Una sedia per due ospiti, tutti e due importanti, quando invece avrebbero dovuto essere tre.
Tra l’altro, entrando nella sala, si vede la Signora Von Der Leyen rimanere ignorata e quasi in disparte rispetto ai due “gentiluomini”. I quali, viste le poltroncine, vi si acciambellano alla svelta, gambe allungate e giacche sbottonate, neanche fossero al bar, costringendo la Signora Von Der Leyen ad accomodarsi sul divanetto poco distante.
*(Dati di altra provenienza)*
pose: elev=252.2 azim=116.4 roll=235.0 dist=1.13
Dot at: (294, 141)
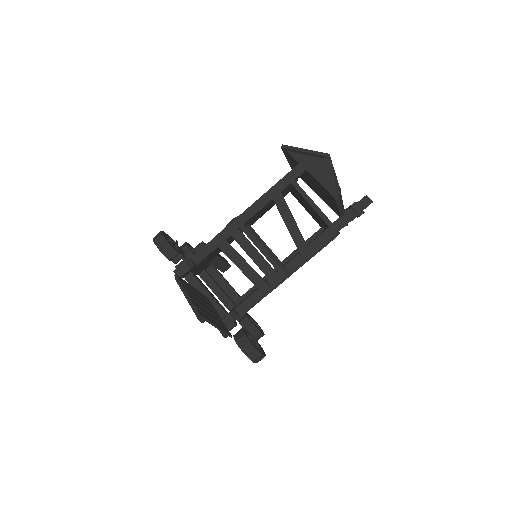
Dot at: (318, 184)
Neppure un gesto di cortesia, un’attenzione particolare nei confronti di una donna che, a parte il ruolo che riveste, resta pur sempre una Signora. E non si è trattato di una gaffe, ma di pura maleducazione. Vergogna! 😡
Forse, se uno dei due “maschiacci” avesse fatto almeno la mossa di cederle il posto su una delle due poltroncine, li avrebbe salvati dalla figura barbina che tutti hanno visto!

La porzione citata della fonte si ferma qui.